Data excerpts =

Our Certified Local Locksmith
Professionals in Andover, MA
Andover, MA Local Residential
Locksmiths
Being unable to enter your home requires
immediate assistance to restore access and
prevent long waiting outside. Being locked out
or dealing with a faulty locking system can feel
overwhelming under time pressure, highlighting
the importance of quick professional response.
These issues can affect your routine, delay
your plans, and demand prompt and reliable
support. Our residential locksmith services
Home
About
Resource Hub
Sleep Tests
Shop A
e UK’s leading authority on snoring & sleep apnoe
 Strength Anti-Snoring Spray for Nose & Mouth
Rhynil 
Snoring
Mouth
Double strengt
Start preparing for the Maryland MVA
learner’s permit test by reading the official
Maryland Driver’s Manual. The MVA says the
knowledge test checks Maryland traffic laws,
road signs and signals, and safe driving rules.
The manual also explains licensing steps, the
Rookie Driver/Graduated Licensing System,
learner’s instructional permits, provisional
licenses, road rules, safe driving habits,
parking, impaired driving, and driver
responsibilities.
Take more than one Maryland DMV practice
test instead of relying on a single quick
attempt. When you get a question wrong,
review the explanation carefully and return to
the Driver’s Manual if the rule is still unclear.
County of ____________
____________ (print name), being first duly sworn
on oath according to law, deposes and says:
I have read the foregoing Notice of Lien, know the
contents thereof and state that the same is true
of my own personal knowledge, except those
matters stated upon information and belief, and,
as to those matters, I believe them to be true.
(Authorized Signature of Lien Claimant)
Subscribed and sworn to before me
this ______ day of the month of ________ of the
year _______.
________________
---
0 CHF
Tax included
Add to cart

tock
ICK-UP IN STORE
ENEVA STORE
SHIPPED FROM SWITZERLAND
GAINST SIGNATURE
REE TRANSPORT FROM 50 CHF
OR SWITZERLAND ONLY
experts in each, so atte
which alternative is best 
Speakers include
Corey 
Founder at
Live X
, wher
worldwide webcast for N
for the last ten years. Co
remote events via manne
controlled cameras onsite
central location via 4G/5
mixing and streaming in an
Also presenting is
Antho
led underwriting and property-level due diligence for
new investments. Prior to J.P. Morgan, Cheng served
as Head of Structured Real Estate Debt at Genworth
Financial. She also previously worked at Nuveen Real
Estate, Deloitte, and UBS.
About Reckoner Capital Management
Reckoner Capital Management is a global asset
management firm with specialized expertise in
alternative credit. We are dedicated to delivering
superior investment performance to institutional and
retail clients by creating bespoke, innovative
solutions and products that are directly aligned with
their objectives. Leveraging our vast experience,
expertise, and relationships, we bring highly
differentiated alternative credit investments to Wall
---
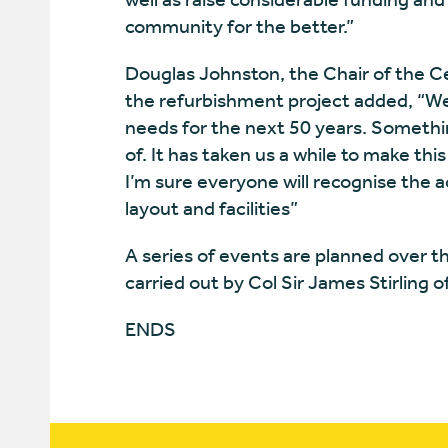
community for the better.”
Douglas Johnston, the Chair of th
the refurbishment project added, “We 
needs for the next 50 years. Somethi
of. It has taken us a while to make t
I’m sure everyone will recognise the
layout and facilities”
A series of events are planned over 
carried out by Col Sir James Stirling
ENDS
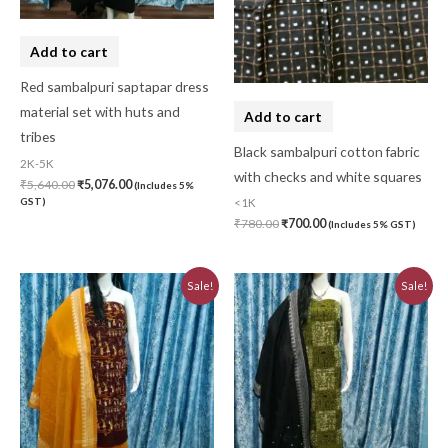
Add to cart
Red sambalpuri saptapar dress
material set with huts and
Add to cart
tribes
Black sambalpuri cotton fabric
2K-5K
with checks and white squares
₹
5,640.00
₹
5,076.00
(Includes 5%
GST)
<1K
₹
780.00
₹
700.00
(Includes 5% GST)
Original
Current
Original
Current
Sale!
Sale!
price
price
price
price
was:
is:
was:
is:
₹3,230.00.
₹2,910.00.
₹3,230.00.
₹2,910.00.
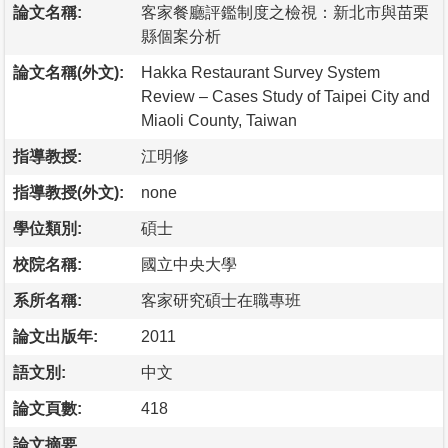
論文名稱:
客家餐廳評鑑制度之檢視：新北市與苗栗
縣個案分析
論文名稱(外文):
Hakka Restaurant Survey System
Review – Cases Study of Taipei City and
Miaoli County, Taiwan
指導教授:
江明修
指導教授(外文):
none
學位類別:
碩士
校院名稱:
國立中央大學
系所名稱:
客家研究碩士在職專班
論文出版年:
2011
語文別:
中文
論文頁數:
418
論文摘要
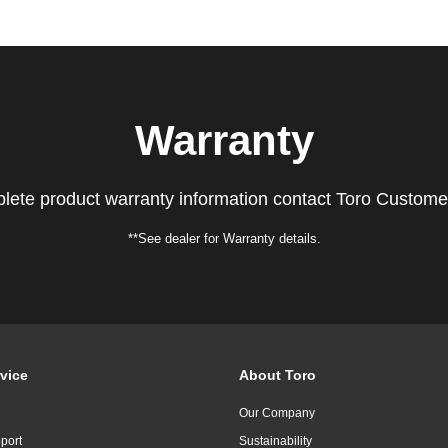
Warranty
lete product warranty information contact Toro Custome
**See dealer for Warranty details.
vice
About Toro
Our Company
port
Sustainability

What is being asked =
State how many lines in the listing above contain the string "SWITZERLAND". Reply with the number alone.

Task result =
2